§ Extract:
= = =
Because digital artists use computer technology to create the finished product that audiences see, motion-capture suits allow an actor to play a role without being limited by body shape or size. Says Serkis: “It allows you to transport yourself into anything and takes you further than prosthetic makeup.”
The actor recently reunited with Jackson for his role as Captain Haddock in Paramount/Sony’s The Adventures of Tintin (which opens in the U.S. Dec. 21 but has already grossed more than $233 million internationally) and is reprising his Gollum character for the soon-to-launch Hobbit franchise.
But it’s his role as Caesar in Rise (which grossed $481.2 million worldwide) that Serkis hopes will convince Academy voters that motion-capture work “allows for truthful, emotionally engaging performances” no different from a live-action role. And it seems the studios are finally listening: Serkis closed a reported seven-figure deal with Fox to return for an Apes sequel.
= = =
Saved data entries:

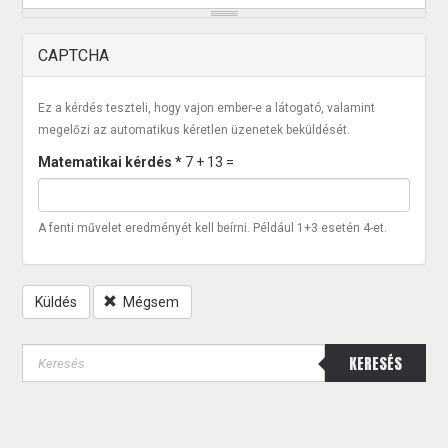
CAPTCHA
Ez a kérdés teszteli, hogy vajon ember-e a látogató, valamint
megelőzi az automatikus kéretlen üzenetek beküldését.
Matematikai kérdés
*
7 + 13 =
A fenti művelet eredményét kell beírni. Például 1+3 esetén 4-et.
Küldés
Mégsem
KERESÉS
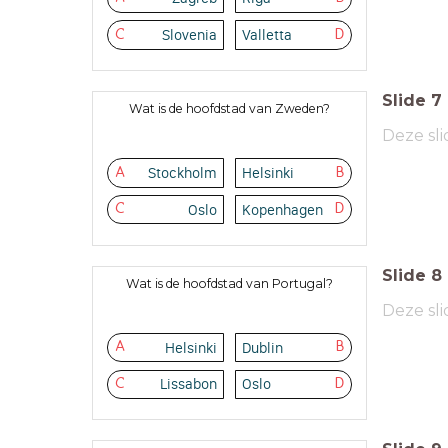
Slovenia
Valletta
C
D
Slide
7
Wat is de hoofdstad van Zweden?
Deze sli
Stockholm
Helsinki
A
B
Oslo
Kopenhagen
C
D
Slide
8
Wat is de hoofdstad van Portugal?
Deze sli
Helsinki
Dublin
A
B
Lissabon
Oslo
C
D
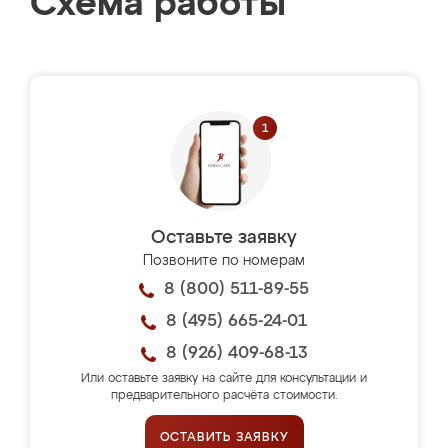
Схема работы
Оставьте заявку
Позвоните по номерам
8 (800) 511-89-55
8 (495) 665-24-01
8 (926) 409-68-13
Или оставьте заявку на сайте для консультации и
предварительного расчёта стоимости.
ОСТАВИТЬ ЗАЯВКУ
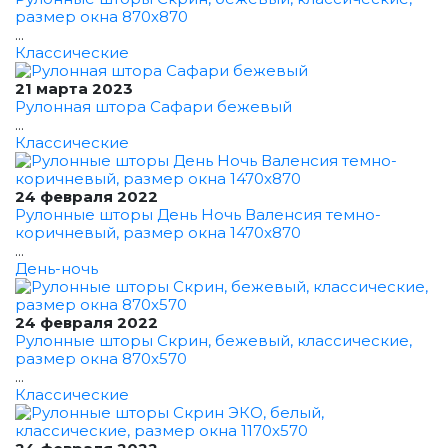
размер окна 870x870
...
Классические
21 марта 2023
Рулонная штора Сафари бежевый
...
Классические
24 февраля 2022
Рулонные шторы День Ночь Валенсия темно-
коричневый, размер окна 1470x870
...
День-ночь
24 февраля 2022
Рулонные шторы Скрин, бежевый, классические,
размер окна 870x570
...
Классические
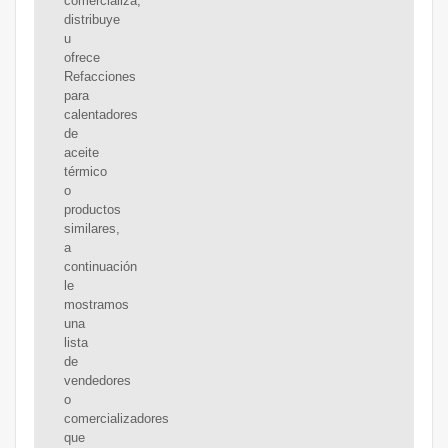
comercializa,
distribuye
u
ofrece
Refacciones
para
calentadores
de
aceite
térmico
o
productos
similares,
a
continuación
le
mostramos
una
lista
de
vendedores
o
comercializadores
que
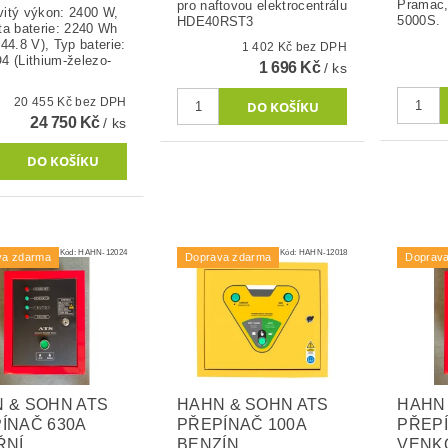
Pramac
pro naftovou elektrocentrálu
itý výkon: 2400 W,
5000S.
HDE40RST3
ta baterie: 2240 Wh
44.8 V), Typ baterie:
1 402 Kč bez DPH
4 (Lithium-železo-
1 696 Kč
/ ks
20 455 Kč bez DPH
24 750 Kč
/ ks
Kód:
HAHN-12024
Kód:
HAHN-12018
va zdarma
Doprava zdarma
Doprav
 & SOHN ATS
HAHN & SOHN ATS
HAHN 
ÍNAČ 630A
PŘEPÍNAČ 100A
PŘEPÍ
ŘNÍ
BENZÍN
VENK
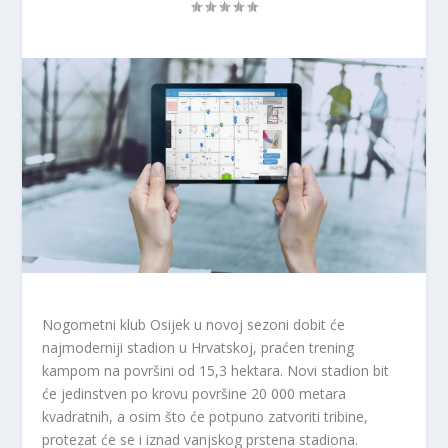
Nogometni klub Osijek u novoj sezoni dobit će
najmoderniji stadion u Hrvatskoj, praćen trening
kampom na površini od 15,3 hektara. Novi stadion bit
će jedinstven po krovu površine 20 000 metara
kvadratnih, a osim što će potpuno zatvoriti tribine,
protezat će se i iznad vanjskog prstena stadiona.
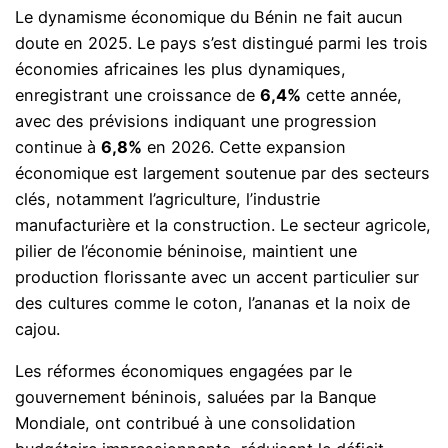
Le dynamisme économique du Bénin ne fait aucun
doute en 2025. Le pays s’est distingué parmi les trois
économies africaines les plus dynamiques,
enregistrant une croissance de
6,4%
cette année,
avec des prévisions indiquant une progression
continue à
6,8%
en 2026. Cette expansion
économique est largement soutenue par des secteurs
clés, notamment l’agriculture, l’industrie
manufacturière et la construction. Le secteur agricole,
pilier de l’économie béninoise, maintient une
production florissante avec un accent particulier sur
des cultures comme le coton, l’ananas et la noix de
cajou.
Les réformes économiques engagées par le
gouvernement béninois, saluées par la Banque
Mondiale, ont contribué à une consolidation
= = =
§ Problems to work on:
• A. Condense the paragraph of the motion-capture text above that begins "But it's his role as Caesar" into a shorter version that keeps its main facts.
• B. Pull out each line of the rows above that contains the string "hoofdstad".

§ Expected responses:
• A. Serkis hopes his Caesar role in Rise, which grossed $481.2 million worldwide, will persuade Academy voters that motion-capture work yields truthful, emotionally engaging performances equal to live-action ones. The studios appear to be listening: Fox reportedly signed him to a seven-figure deal to return for an Apes sequel.

• B.
Wat is de hoofdstad van Zweden?
Wat is de hoofdstad van Portugal?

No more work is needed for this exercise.